§ **TASK PROMPT**: All of the lines below should be copied word for word.

^^^^^^^^

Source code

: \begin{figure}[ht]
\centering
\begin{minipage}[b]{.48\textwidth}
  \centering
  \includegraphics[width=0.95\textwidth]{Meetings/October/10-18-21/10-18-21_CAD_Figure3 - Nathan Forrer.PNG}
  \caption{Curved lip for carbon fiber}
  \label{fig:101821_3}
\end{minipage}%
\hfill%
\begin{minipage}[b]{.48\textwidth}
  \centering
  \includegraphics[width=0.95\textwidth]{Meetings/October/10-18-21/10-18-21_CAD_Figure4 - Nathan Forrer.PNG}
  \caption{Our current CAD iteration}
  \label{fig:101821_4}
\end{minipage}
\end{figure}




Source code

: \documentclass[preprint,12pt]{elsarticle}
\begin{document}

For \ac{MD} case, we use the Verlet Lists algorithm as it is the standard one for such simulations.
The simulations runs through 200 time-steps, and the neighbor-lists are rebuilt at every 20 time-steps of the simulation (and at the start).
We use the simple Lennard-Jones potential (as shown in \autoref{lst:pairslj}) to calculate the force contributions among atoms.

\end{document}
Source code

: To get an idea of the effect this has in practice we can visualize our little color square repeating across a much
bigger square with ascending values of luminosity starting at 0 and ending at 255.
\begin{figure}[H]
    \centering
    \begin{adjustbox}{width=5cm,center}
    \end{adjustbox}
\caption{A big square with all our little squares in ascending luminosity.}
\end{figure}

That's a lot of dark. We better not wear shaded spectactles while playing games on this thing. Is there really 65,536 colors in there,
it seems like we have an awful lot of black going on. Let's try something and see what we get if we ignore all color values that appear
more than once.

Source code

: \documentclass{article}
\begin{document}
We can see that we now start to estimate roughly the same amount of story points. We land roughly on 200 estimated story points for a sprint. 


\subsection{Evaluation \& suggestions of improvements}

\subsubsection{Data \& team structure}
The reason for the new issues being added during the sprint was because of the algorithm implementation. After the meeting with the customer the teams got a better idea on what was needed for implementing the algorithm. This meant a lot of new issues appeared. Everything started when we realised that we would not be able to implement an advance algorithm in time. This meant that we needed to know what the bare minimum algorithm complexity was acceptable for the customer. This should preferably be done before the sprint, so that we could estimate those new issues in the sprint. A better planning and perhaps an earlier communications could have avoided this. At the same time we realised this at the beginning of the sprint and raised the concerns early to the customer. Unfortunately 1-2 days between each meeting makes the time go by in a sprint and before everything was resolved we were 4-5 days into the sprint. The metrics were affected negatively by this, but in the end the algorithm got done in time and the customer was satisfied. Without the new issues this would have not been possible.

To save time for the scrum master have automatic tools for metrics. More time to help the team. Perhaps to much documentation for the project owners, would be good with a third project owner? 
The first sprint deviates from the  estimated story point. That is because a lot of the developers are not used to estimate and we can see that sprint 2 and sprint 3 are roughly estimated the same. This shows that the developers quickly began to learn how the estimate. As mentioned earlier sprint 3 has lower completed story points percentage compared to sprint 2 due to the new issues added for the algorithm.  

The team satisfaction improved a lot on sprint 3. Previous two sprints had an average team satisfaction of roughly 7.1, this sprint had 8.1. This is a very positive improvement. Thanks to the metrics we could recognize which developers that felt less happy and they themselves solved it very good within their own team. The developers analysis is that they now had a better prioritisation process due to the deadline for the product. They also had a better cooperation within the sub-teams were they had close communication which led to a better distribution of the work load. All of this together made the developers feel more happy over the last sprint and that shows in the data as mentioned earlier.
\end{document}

^^^^^^^^

§ **REPLY TO THE TASK**:
Source code

: \begin{figure}[ht]
\centering
\begin{minipage}[b]{.48\textwidth}
  \centering
  \includegraphics[width=0.95\textwidth]{Meetings/October/10-18-21/10-18-21_CAD_Figure3 - Nathan Forrer.PNG}
  \caption{Curved lip for carbon fiber}
  \label{fig:101821_3}
\end{minipage}%
\hfill%
\begin{minipage}[b]{.48\textwidth}
  \centering
  \includegraphics[width=0.95\textwidth]{Meetings/October/10-18-21/10-18-21_CAD_Figure4 - Nathan Forrer.PNG}
  \caption{Our current CAD iteration}
  \label{fig:101821_4}
\end{minipage}
\end{figure}




Source code

: \documentclass[preprint,12pt]{elsarticle}
\begin{document}

For \ac{MD} case, we use the Verlet Lists algorithm as it is the standard one for such simulations.
The simulations runs through 200 time-steps, and the neighbor-lists are rebuilt at every 20 time-steps of the simulation (and at the start).
We use the simple Lennard-Jones potential (as shown in \autoref{lst:pairslj}) to calculate the force contributions among atoms.

\end{document}
Source code

: To get an idea of the effect this has in practice we can visualize our little color square repeating across a much
bigger square with ascending values of luminosity starting at 0 and ending at 255.
\begin{figure}[H]
    \centering
    \begin{adjustbox}{width=5cm,center}
    \end{adjustbox}
\caption{A big square with all our little squares in ascending luminosity.}
\end{figure}

That's a lot of dark. We better not wear shaded spectactles while playing games on this thing. Is there really 65,536 colors in there,
it seems like we have an awful lot of black going on. Let's try something and see what we get if we ignore all color values that appear
more than once.

Source code

: \documentclass{article}
\begin{document}
We can see that we now start to estimate roughly the same amount of story points. We land roughly on 200 estimated story points for a sprint. 


\subsection{Evaluation \& suggestions of improvements}

\subsubsection{Data \& team structure}
The reason for the new issues being added during the sprint was because of the algorithm implementation. After the meeting with the customer the teams got a better idea on what was needed for implementing the algorithm. This meant a lot of new issues appeared. Everything started when we realised that we would not be able to implement an advance algorithm in time. This meant that we needed to know what the bare minimum algorithm complexity was acceptable for the customer. This should preferably be done before the sprint, so that we could estimate those new issues in the sprint. A better planning and perhaps an earlier communications could have avoided this. At the same time we realised this at the beginning of the sprint and raised the concerns early to the customer. Unfortunately 1-2 days between each meeting makes the time go by in a sprint and before everything was resolved we were 4-5 days into the sprint. The metrics were affected negatively by this, but in the end the algorithm got done in time and the customer was satisfied. Without the new issues this would have not been possible.

To save time for the scrum master have automatic tools for metrics. More time to help the team. Perhaps to much documentation for the project owners, would be good with a third project owner? 
The first sprint deviates from the  estimated story point. That is because a lot of the developers are not used to estimate and we can see that sprint 2 and sprint 3 are roughly estimated the same. This shows that the developers quickly began to learn how the estimate. As mentioned earlier sprint 3 has lower completed story points percentage compared to sprint 2 due to the new issues added for the algorithm.  

The team satisfaction improved a lot on sprint 3. Previous two sprints had an average team satisfaction of roughly 7.1, this sprint had 8.1. This is a very positive improvement. Thanks to the metrics we could recognize which developers that felt less happy and they themselves solved it very good within their own team. The developers analysis is that they now had a better prioritisation process due to the deadline for the product. They also had a better cooperation within the sub-teams were they had close communication which led to a better distribution of the work load. All of this together made the developers feel more happy over the last sprint and that shows in the data as mentioned earlier.
\end{document}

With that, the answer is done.